I follow the threads on legal questions with interest because somewhere inside me is this voice yelling at me to get back at those bastards that lied to me and my family and all the other good people I have come to know here and abroad. I too carry a lot of anger with me from my experience as a Witness.
However, another poster raised the question "What is your ultimate goal?" For me, I am not so interested in seeing the WTS crumble nor do I really think they ever will. But, I would like to see them exposed as no different than any other religion or cult that presumes to speak for God. Like all of the rest, God is not involved. The problem is, even should that take place to my satisfaction there is absolutely no way I can change the mind of my wife so that she will realize that all that I have been saying about the subject is in fact true. So, what is my ultimate goal? To change my wifes mind.
This is causing me conflict because I know, in my mind at least, that I cannot change her mind. No matter what I say or do she will think what she wants to think. I am having a problem dealing with that. For so many years I have felt so strongly about being of "one mind" and "one flesh" that this difference of opinion is threatening my happiness. I am a fairly logical person and I can reason with myself and tell myself what I know but after more than two years I still struggle with this feeling of distrust that I have for my wife, whom I know is just brainwashed and under the control of the WTS. I know she is being abused by a cult but I can't help but get mad at her and sometimes I get so angry inside that I feel like I can't wait anymore and need to leave her and find someone else who will respond to me.

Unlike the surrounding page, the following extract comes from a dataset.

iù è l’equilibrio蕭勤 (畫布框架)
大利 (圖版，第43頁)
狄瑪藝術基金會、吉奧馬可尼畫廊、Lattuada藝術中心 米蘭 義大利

I need to change my goal and focus on something else, like community leadership or something. I need to be involved with someone or something that will challenge me and respond to my need for intellectual stimulation and growth. If I continue to just remain silent just to keep the peace I am going to go berserk! (Don't worry - I am not the type of person to go shoot up McDonalds!) I'm just afraid to lose all that I have. I have cultivated a relationship with my wife and her family and am deeply involved in the family business and there are many more chances at future financial security in this situation than there is on my own. My net worth is below zero. I have absolutely no resources of my own other than what I carry inside myself. I am not so confident as I once was that I can accomplish whatever I want. I have so much invested in this marriage and this life. Besides, I really like my wife. I don't want to blow it. I just need some help dealing with this WT mindset that continues to have me in it's grip, and with the fear I have of losing what I have if I do what I want to do in full view of the WTS. This is what makes me so angry! I know I will be all right if I just move on and do what I want but I keep holding back out of fear. Fear that comes from the power of the WTS over my wife and her family, indeed, over me. I have been thinking about consulting with a therapist just so I can relieve my fears. I need help in changing my focus and taking on a new "ultimate goal". The one I have is killing me.